* Task: In the data below, transcribe everything from the line containing "まず、新入社員に対して「すぐ辞めそうだと感じたことが" down to the line containing "まいそうな感じを露骨に出してくる」（北海道／30代／女", including both of those lines.

Exercise data section start

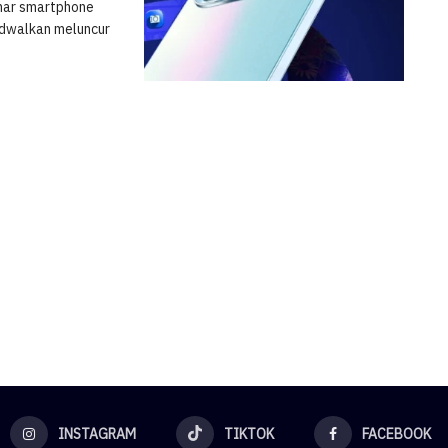
emar smartphone
jadwalkan meluncur
INSTAGRAM
TIKTOK
FACEBOOK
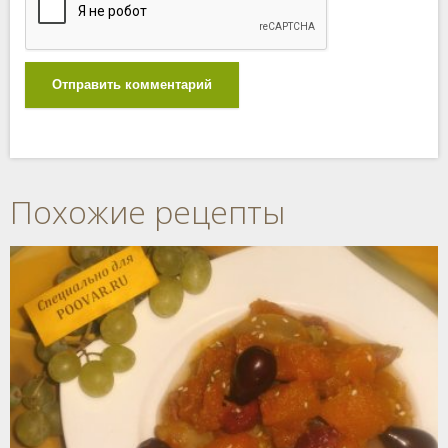
Отправить комментарий
Похожие рецепты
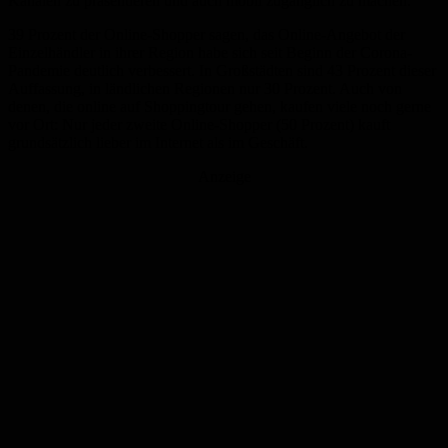
Kanälen zu präsentieren und auch mobil zugänglich zu machen.“
39 Prozent der Online-Shopper sagen, das Online-Angebot der
Einzelhändler in ihrer Region habe sich seit Beginn der Corona-
Pandemie deutlich verbessert. In Großstädten sind 43 Prozent dieser
Auffassung, in ländlichen Regionen nur 30 Prozent. Auch von
denen, die online auf Shoppingtour gehen, kaufen viele noch gerne
vor Ort: Nur jeder zweite Online-Shopper (50 Prozent) kauft
grundsätzlich lieber im Internet als im Geschäft.
Anzeige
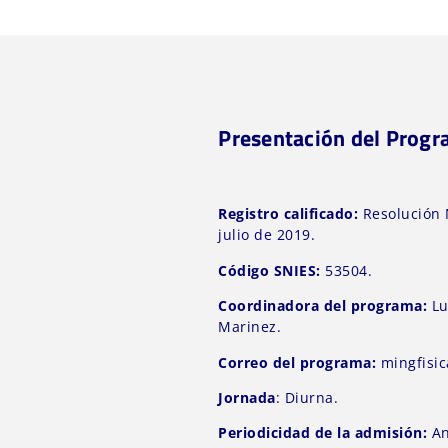
Presentación del Prog
Registro calificado:
Resolución 
julio de 2019.
Código SNIES:
53504.
Coordinadora del programa:
Lu
Marinez.
Correo del programa:
mingfisi
Jornada
: Diurna.
Periodicidad de la admisión:
An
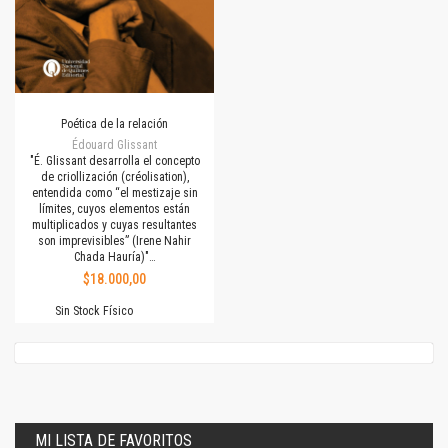
Poética de la relación
Édouard Glissant
"É. Glissant desarrolla el concepto
de criollización (créolisation),
entendida como “el mestizaje sin
límites, cuyos elementos están
multiplicados y cuyas resultantes
son imprevisibles” (Irene Nahir
Chada Hauría)"…
$18.000,00
Sin Stock Físico
MI LISTA DE FAVORITOS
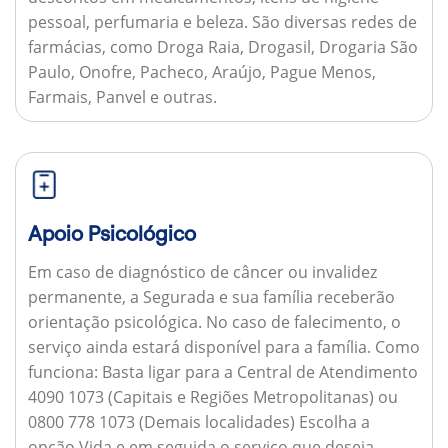
pessoal, perfumaria e beleza. São diversas redes de
farmácias, como Droga Raia, Drogasil, Drogaria São
Paulo, Onofre, Pacheco, Araújo, Pague Menos,
Farmais, Panvel e outras.
Apoio Psicológico
Em caso de diagnóstico de câncer ou invalidez
permanente, a Segurada e sua família receberão
orientação psicológica. No caso de falecimento, o
serviço ainda estará disponível para a família.
Como
funciona:
Basta ligar para a Central de Atendimento
4090 1073 (Capitais e Regiões Metropolitanas) ou
0800 778 1073 (Demais localidades) Escolha a
opção Vida e em seguida o serviço que deseja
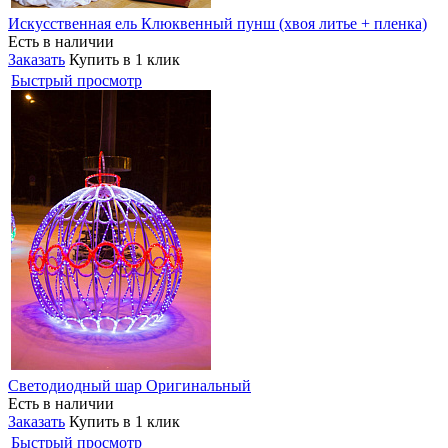
Искусственная ель Клюквенный пунш (хвоя литье + пленка)
Есть в наличии
Заказать
Купить в 1 клик
Быстрый просмотр
Светодиодный шар Оригинальный
Есть в наличии
Заказать
Купить в 1 клик
Быстрый просмотр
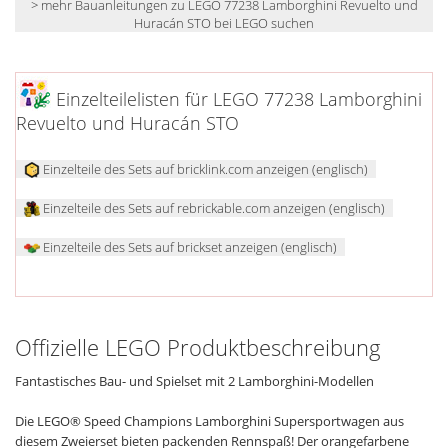
> mehr Bauanleitungen zu LEGO 77238 Lamborghini Revuelto und
Huracán STO bei LEGO suchen
Einzelteilelisten für LEGO 77238 Lamborghini
Revuelto und Huracán STO
Einzelteile des Sets auf bricklink.com anzeigen (englisch)
Einzelteile des Sets auf rebrickable.com anzeigen (englisch)
Einzelteile des Sets auf brickset anzeigen (englisch)
Offizielle LEGO Produktbeschreibung
Fantastisches Bau- und Spielset mit 2 Lamborghini-Modellen
Die LEGO® Speed Champions Lamborghini Supersportwagen aus
diesem Zweierset bieten packenden Rennspaß! Der orangefarbene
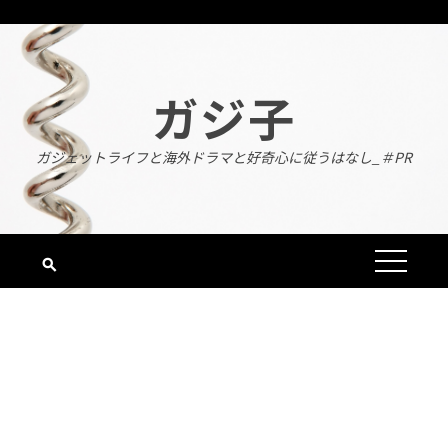
Skip
to
content
ガジ子
ガジェットライフと海外ドラマと好奇心に従うはなし_＃PR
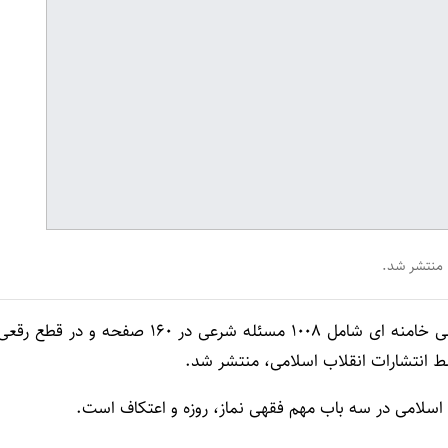
، منتشر شد.
به گزارش ردنا (ادیان نیوز)، رساله نماز و روزه آیت‌ الله العظمی خامنه‌ ای شامل 1008 مسئله شرعی در 160 صفحه و در قطع رق
ط انتشارات انقلاب اسلامی، منتشر شد.
 اسلامی در سه باب مهم فقهی نماز، روزه و اعتکاف است.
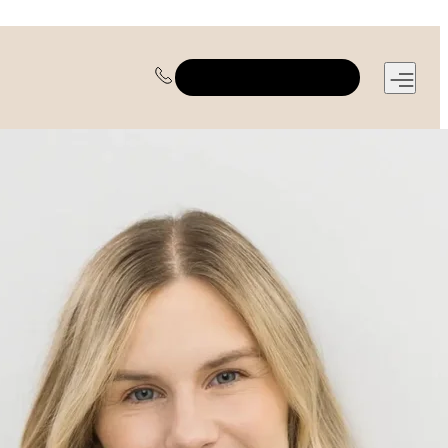
REGISTRUOTIS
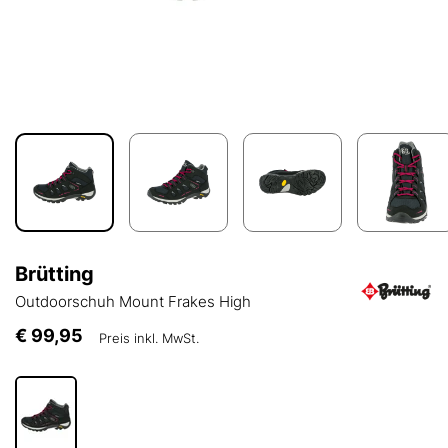
Brütting
Outdoorschuh Mount Frakes High
€ 99,95
Preis inkl. MwSt.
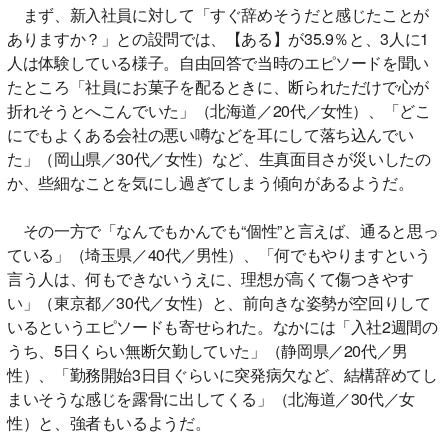
まず、新入社員に対して「すぐ辞めそうだと感じたことが
ありますか？」との設問では、【ある】が35.9％と、3人に1
人は体験している様子。自由回答で当時のエピソードを聞い
たところ「社員にお菓子を配るときに、断られただけで心が
折れそうとへこんでいた」（北海道／20代／女性）、「どこ
にでもよくある会社の悪い噂などを耳にして落ち込んでい
た」（岡山県／30代／女性）など、生真面目さが災いしたの
か、些細なことを気にし過ぎてしまう傾向があるようだ。
その一方で「なんでもかんでも“個性”と言えば、通ると思っ
ている」（埼玉県／40代／男性）、「何でもやりますという
言う人は、何もできないうえに、理想が高くて傷つきやす
い」（東京都／30代／女性）と、前向きな姿勢が空回りして
いるというエピソードも寄せられた。なかには「入社2週間の
うち、5日くらい無断欠勤していた」（静岡県／20代／男
性）、「勤務開始3日目ぐらいに突発病欠など、結構辞めてし
まいそうな感じを露骨に出してくる」（北海道／30代／女
性）と、強者もいるようだ。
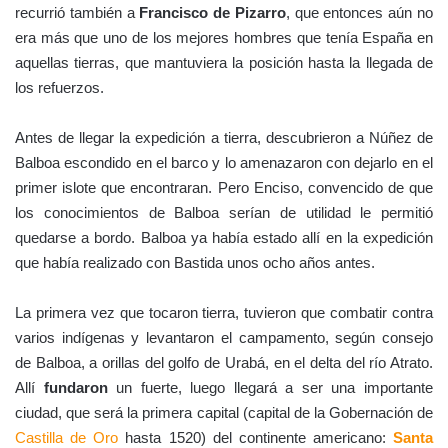
recurrió también a
Francisco de Pizarro
, que entonces aún no
era más que uno de los mejores hombres que tenía España en
aquellas tierras, que mantuviera la posición hasta la llegada de
los refuerzos.
Antes de llegar la expedición a tierra, descubrieron a Núñez de
Balboa escondido en el barco y lo amenazaron con dejarlo en el
primer islote que encontraran. Pero Enciso, convencido de que
los conocimientos de Balboa serían de utilidad le permitió
quedarse a bordo. Balboa ya había estado allí en la expedición
que había realizado con Bastida unos ocho años antes.
La primera vez que tocaron tierra, tuvieron que combatir contra
varios indígenas y levantaron el campamento, según consejo
de Balboa, a orillas del golfo de Urabá, en el delta del río Atrato.
Allí
fundaron
un fuerte, luego llegará a ser una importante
ciudad, que será la primera capital (capital de la Gobernación de
Castilla de Oro
hasta 1520) del continente americano:
Santa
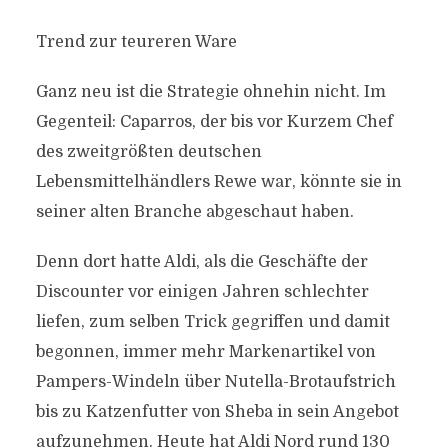
Trend zur teureren Ware
Ganz neu ist die Strategie ohnehin nicht. Im
Gegenteil: Caparros, der bis vor Kurzem Chef
des zweitgrößten deutschen
Lebensmittelhändlers Rewe war, könnte sie in
seiner alten Branche abgeschaut haben.
Denn dort hatte Aldi, als die Geschäfte der
Discounter vor einigen Jahren schlechter
liefen, zum selben Trick gegriffen und damit
begonnen, immer mehr Markenartikel von
Pampers-Windeln über Nutella-Brotaufstrich
bis zu Katzenfutter von Sheba in sein Angebot
aufzunehmen. Heute hat Aldi Nord rund 130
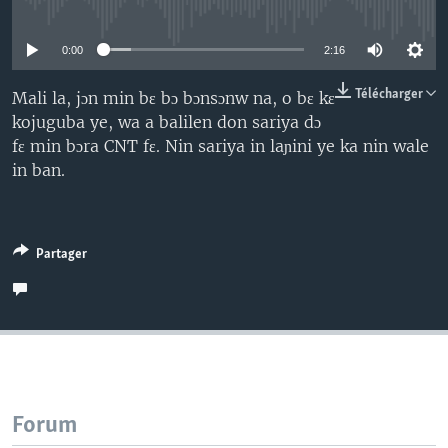
No media source currently available
0:00
2:16
Télécharger
Mali la, jɔn min bɛ bɔ bɔnsɔnw na, o bɛ kɛ
kojuguba ye, wa a balilen don sariya dɔ
fɛ min bɔra CNT fɛ. Nin sariya in laɲini ye ka nin wale
in ban.
Partager
Forum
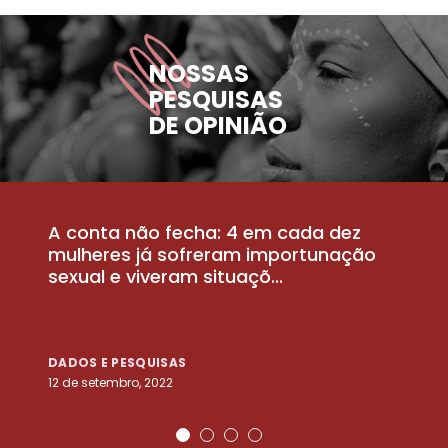
NOSSAS
PESQUISAS
DE OPINIÃO
A conta não fecha: 4 em cada dez
P
la
mulheres já sofreram importunação
a
sexual e viveram situaçõ...
m
DADOS E PESQUISAS
D
12 de setembro, 2022
25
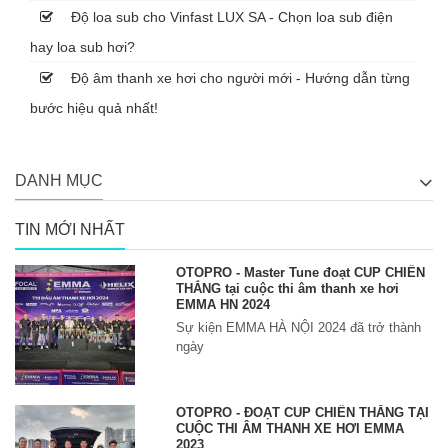
Độ loa sub cho Vinfast LUX SA - Chọn loa sub điện
hay loa sub hơi?
Độ âm thanh xe hơi cho người mới - Hướng dẫn từng
bước hiệu quả nhất!
DANH MỤC
TIN MỚI NHẤT
OTOPRO - Master Tune đoạt CUP CHIẾN
THẮNG tại cuộc thi âm thanh xe hơi
EMMA HN 2024
Sự kiện EMMA HÀ NỘI 2024 đã trở thành
ngày
OTOPRO - ĐOẠT CUP CHIẾN THẮNG TẠI
CUỘC THI ÂM THANH XE HƠI EMMA
2023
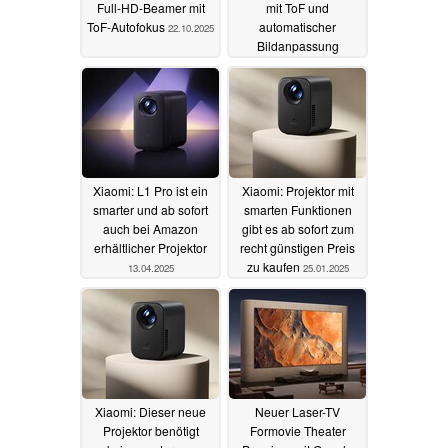
Full-HD-Beamer mit
mit ToF und
ToF-Autofokus
automatischer
22.10.2025
Bildanpassung
21.10.2025
Xiaomi: L1 Pro ist ein
Xiaomi: Projektor mit
smarter und ab sofort
smarten Funktionen
auch bei Amazon
gibt es ab sofort zum
erhältlicher Projektor
recht günstigen Preis
zu kaufen
13.04.2025
25.01.2025
Xiaomi: Dieser neue
Neuer Laser-TV
Projektor benötigt
Formovie Theater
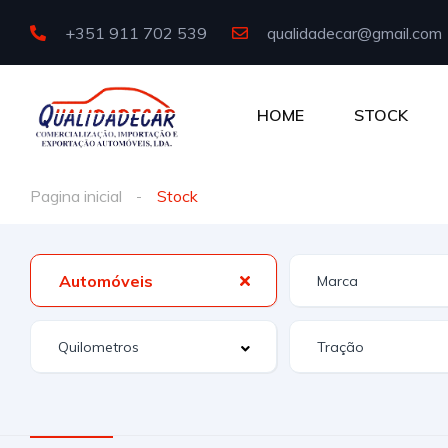
+351 911 702 539
qualidadecar@gmail.com
HOME
STOCK
Pagina inicial
Stock
Automóveis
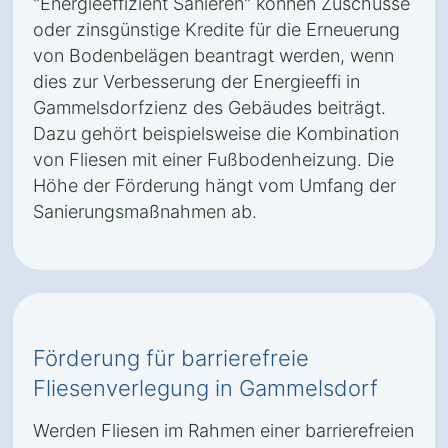
"Energieeffizient Sanieren" können Zuschüsse
oder zinsgünstige Kredite für die Erneuerung
von Bodenbelägen beantragt werden, wenn
dies zur Verbesserung der Energieeffi in
Gammelsdorfzienz des Gebäudes beiträgt.
Dazu gehört beispielsweise die Kombination
von Fliesen mit einer Fußbodenheizung. Die
Höhe der Förderung hängt vom Umfang der
Sanierungsmaßnahmen ab.
Förderung für barrierefreie
Fliesenverlegung in Gammelsdorf
Werden Fliesen im Rahmen einer barrierefreien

Exercise data section end

* Exercise result:
まず、新入社員に対して「すぐ辞めそうだと感じたことが
ありますか？」との設問では、【ある】が35.9％と、3人に1
人は体験している様子。自由回答で当時のエピソードを聞い
たところ「社員にお菓子を配るときに、断られただけで心が
折れそうとへこんでいた」（北海道／20代／女性）、「どこ
にでもよくある会社の悪い噂などを耳にして落ち込んでい
た」（岡山県／30代／女性）など、生真面目さが災いしたの
か、些細なことを気にし過ぎてしまう傾向があるようだ。
その一方で「なんでもかんでも“個性”と言えば、通ると思っ
ている」（埼玉県／40代／男性）、「何でもやりますという
言う人は、何もできないうえに、理想が高くて傷つきやす
い」（東京都／30代／女性）と、前向きな姿勢が空回りして
いるというエピソードも寄せられた。なかには「入社2週間の
うち、5日くらい無断欠勤していた」（静岡県／20代／男
性）、「勤務開始3日目ぐらいに突発病欠など、結構辞めてし
まいそうな感じを露骨に出してくる」（北海道／30代／女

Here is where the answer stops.